SANCAnews – Wakil Ketua MPR Syarief Hasan
menyoroti bantuan dana dari International Monetary Fund (IMF) dalam bentuk
fasilitas Special Drawing Rights (DSR) sebesar USD 6,32 miliar atau setara Rp
90,2 triliun.
Dana bantuan ini praktis membuat cadangan devisa Indonesia
bertambah menjadi USD 144,8 miliar per Agustus 2021.
Jumlah ini naik dibandingkan pada Juli lalu sebesar USD 137,3
miliar. Kondisi ini praktis ruang fiskal Indonesia semakin longgar.
Menurut Menteri Koperasi dan UKM di era Presiden SBY ini,
dana bantuan IMF ini akan menimbulkan masalah tersendiri, yakni beban utang
yang lebih besar.
"Di masa depan, dikhawatirkan justru membuat tekanan
terhadap APBN menguat, bahkan menjadi beban fiskal yang akan diwariskan oleh
pemerintah berikutnya dan menjadi tanggungan rakyat," ujarnya.
Syarief menegaskan, seharusnya pemerintah bisa mengaca pada keberhasilan Pemerintahan SBY yang berhasil melunasi utang pada IMF pada 2006, lebih cepat 4 tahun dari yang dijadwalkan. Bukan sebaliknya justru menambah utang.
“Pemerintah tidak bisa berkelit bahwa dana bantuan IMF ini
adalah utang. Apakah khusus untuk DSR ini jangka waktu pengembaliannya lebih
longgar, utang ini tetap mesti dilunasi. Bahkan pertanyaan paling pokoknya,
apakah kita memang benar-benar membutuhkan dana bantuan ini?" kata anggota
Majelis Tinggi Partai Demokrat ini.
Syarief menegaskan, pemerintah mengambil langkah keliru jika
tidak begitu membutuhkan bantuan tersebut.

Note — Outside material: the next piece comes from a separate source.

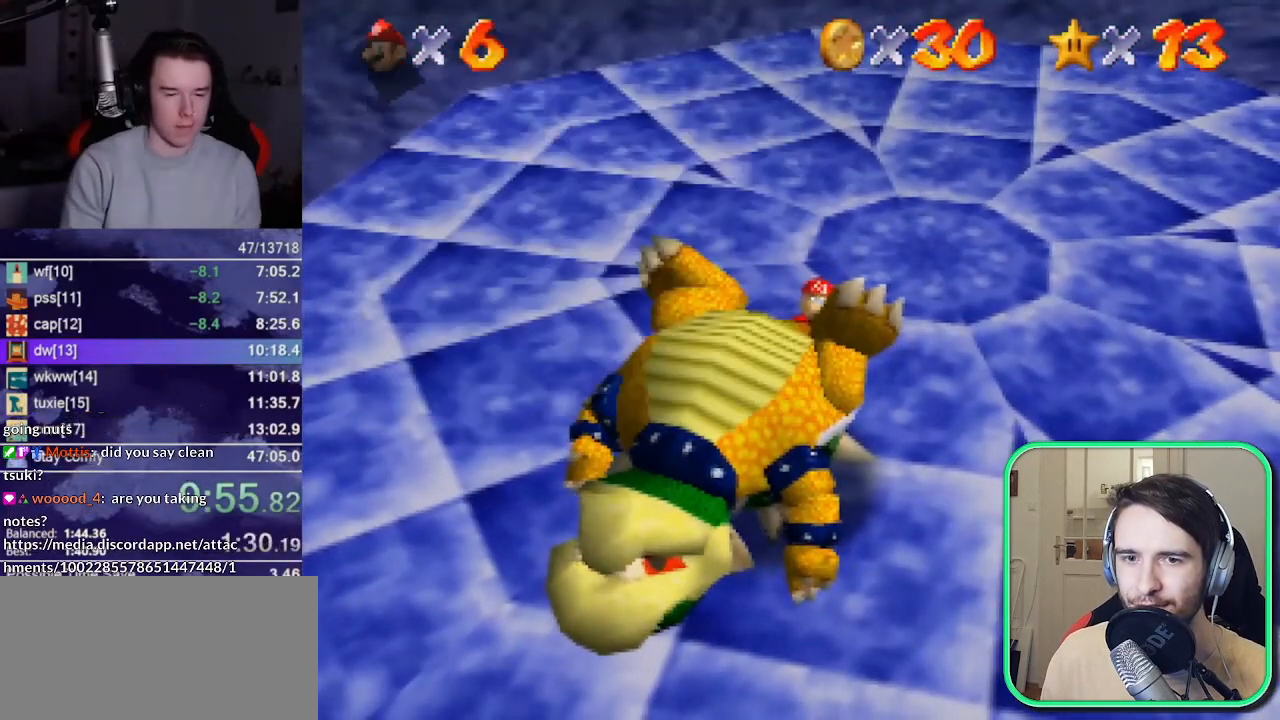
{"buttons": [], "left_stick": "center", "events": []}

"Jika benar fundamental ekonomi masih cukup kuat, kita
tidak membutuhkan tambahan utang baru,” tegasnya.
Padahal, lanjut Syarief, yang namanya utang tetap harus
dilunasi, apalagi ada bunga yang juga mesti dibayar.
Politisi senior Partai Demokrat ini berpandangan pemerintah
harus sangat berhati-hati menambah utang baru.
Sebab, utang yang sudah ada saja sudah memberikan tekanan
yang teramat berat terhadap APBN, apalagi ditambah dengan jumlah utang yang
nilainya Rp 90,2 triliun.
“Saya sangat menyayangkan sikap pemerintah yang masih saja
doyan mengobral utang. Sementara di sisi lain, pemerintah kerapkali
membanggakan pertumbuhan ekonomi mengesankan. Realisasi ekspor neto dan
investasi meningkat. Ini jelas sebuah anomali, bahkan kebijakan yang tidak
tepat arah," sesal Syarief.
Dia kembali menegaskan, jika pemerintah cukup percaya diri
dengan kinerja perekonomian, seharusnya tidak perlu menambah utang baru.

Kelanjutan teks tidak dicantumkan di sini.